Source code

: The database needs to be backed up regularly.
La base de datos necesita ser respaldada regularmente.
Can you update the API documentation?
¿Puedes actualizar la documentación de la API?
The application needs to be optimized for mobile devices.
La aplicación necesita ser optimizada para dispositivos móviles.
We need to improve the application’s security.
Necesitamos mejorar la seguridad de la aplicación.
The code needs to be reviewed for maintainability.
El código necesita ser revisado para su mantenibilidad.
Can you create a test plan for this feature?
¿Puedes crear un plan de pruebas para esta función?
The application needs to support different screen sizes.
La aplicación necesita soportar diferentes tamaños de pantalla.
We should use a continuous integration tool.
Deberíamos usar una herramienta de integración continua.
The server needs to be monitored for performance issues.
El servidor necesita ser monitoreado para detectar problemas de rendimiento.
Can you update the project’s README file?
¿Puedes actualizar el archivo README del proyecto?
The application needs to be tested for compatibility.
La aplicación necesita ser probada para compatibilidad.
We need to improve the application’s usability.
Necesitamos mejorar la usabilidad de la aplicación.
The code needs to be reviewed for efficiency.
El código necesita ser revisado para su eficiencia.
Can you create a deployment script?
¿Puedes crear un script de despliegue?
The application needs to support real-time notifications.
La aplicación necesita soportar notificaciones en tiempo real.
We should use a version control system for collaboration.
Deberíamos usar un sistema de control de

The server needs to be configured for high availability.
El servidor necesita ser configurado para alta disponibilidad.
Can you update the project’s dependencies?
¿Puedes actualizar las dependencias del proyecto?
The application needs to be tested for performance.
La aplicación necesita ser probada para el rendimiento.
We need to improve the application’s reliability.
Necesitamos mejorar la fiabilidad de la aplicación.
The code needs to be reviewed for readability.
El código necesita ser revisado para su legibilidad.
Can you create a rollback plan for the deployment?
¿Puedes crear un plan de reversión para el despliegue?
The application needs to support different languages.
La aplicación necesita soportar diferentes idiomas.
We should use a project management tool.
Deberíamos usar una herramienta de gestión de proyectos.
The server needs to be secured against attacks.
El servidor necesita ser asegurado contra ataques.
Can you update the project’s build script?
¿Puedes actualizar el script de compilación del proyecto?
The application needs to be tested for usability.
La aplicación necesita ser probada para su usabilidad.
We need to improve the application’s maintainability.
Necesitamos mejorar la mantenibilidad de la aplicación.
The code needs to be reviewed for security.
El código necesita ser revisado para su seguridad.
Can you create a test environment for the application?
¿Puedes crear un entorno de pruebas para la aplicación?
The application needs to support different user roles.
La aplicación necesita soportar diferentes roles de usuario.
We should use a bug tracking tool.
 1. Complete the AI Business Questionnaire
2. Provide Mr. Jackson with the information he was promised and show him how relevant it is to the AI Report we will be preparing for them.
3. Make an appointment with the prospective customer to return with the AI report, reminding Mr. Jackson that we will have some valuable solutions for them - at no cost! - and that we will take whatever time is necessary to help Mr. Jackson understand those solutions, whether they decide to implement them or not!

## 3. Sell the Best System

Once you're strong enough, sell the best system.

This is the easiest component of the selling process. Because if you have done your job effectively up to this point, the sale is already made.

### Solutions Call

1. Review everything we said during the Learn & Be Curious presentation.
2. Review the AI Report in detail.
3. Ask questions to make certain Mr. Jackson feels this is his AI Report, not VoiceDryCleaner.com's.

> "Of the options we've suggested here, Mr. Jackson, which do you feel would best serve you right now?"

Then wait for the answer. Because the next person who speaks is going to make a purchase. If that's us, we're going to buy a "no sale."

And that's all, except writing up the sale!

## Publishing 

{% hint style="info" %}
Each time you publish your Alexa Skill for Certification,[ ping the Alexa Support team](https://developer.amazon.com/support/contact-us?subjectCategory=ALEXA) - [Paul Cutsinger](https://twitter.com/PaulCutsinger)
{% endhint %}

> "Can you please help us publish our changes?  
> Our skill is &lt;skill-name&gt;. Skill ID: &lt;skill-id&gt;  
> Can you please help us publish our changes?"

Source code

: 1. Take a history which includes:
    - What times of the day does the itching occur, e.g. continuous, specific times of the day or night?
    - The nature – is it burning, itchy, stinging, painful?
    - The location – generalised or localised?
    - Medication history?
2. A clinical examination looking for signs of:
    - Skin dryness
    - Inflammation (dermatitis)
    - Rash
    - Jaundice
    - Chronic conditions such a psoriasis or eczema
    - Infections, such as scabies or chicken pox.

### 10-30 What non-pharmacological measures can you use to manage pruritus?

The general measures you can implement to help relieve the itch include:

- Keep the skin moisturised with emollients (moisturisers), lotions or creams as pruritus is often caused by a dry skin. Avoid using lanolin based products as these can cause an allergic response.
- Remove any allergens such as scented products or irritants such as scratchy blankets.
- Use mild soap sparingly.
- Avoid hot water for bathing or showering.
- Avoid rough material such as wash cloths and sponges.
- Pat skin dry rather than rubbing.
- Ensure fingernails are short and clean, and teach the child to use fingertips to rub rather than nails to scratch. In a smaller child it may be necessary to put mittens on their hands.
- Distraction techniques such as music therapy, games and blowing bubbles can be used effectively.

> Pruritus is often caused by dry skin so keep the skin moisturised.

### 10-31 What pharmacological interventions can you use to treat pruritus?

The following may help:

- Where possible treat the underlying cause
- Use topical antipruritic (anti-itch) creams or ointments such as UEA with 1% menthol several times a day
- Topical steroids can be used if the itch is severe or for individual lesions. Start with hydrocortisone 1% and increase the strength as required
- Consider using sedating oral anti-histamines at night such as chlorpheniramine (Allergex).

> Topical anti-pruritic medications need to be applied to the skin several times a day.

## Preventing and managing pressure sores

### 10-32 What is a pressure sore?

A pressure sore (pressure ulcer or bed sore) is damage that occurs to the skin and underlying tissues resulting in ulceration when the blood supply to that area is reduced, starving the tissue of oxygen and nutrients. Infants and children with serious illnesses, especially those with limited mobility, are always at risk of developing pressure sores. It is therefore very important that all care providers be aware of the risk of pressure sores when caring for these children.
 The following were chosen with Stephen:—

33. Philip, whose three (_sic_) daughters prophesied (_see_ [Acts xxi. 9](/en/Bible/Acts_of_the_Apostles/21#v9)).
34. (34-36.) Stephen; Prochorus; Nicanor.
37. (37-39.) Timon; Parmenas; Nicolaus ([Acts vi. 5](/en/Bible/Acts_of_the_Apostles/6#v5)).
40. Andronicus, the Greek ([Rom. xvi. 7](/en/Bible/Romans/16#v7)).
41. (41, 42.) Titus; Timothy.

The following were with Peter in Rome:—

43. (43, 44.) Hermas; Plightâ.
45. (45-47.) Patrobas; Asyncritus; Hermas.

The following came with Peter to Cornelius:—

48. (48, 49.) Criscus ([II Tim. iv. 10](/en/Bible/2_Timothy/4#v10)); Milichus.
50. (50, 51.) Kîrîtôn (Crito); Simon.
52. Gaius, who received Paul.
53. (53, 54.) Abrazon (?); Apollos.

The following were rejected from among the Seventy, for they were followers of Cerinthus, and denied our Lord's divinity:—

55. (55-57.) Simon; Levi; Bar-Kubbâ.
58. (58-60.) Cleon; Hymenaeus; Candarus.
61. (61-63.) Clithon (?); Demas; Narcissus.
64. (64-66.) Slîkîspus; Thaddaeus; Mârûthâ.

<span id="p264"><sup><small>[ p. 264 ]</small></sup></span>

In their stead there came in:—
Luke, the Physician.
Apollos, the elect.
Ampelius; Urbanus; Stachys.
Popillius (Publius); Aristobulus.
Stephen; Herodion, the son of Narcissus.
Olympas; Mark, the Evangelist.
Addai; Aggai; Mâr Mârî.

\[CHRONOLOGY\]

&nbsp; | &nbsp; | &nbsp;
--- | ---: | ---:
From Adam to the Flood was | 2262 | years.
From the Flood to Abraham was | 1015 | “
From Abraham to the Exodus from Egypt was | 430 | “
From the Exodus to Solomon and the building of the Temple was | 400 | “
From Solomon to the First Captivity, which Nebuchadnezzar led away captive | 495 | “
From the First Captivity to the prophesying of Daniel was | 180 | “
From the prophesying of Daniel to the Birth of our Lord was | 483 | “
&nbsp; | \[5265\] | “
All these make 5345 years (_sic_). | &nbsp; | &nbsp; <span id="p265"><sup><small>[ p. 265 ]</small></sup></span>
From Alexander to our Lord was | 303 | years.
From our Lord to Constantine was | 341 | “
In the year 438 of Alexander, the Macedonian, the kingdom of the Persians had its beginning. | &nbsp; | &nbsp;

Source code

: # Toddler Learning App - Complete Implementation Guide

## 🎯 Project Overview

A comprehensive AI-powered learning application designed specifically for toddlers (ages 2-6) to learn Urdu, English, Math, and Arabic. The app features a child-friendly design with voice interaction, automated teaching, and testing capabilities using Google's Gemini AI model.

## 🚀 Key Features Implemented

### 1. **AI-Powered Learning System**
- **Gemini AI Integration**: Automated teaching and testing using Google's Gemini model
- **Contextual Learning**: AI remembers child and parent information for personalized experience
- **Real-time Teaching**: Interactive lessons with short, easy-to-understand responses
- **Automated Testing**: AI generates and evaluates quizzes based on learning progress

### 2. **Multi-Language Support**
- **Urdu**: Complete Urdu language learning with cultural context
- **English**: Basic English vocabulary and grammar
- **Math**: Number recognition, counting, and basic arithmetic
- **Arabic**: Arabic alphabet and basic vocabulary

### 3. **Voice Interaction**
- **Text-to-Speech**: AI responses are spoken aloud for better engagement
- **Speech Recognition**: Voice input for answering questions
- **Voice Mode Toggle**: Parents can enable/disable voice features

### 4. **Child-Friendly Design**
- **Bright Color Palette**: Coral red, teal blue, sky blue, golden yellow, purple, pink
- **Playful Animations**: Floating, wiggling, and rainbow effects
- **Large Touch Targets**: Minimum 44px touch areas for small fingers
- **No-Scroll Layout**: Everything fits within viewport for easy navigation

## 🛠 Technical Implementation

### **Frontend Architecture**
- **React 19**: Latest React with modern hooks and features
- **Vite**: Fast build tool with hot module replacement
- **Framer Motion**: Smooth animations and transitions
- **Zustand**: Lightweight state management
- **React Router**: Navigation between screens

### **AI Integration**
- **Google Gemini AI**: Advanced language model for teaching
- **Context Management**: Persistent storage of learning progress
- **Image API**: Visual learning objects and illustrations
****************************************
# What you are asked to do:
From the records above, print exactly the lines that run from the line with "From our Lord" to the line with "## 🎯 Project Overview", inclusive.

# Result of the task:
From our Lord to Constantine was | 341 | “
In the year 438 of Alexander, the Macedonian, the kingdom of the Persians had its beginning. | &nbsp; | &nbsp;

Source code

: # Toddler Learning App - Complete Implementation Guide

## 🎯 Project Overview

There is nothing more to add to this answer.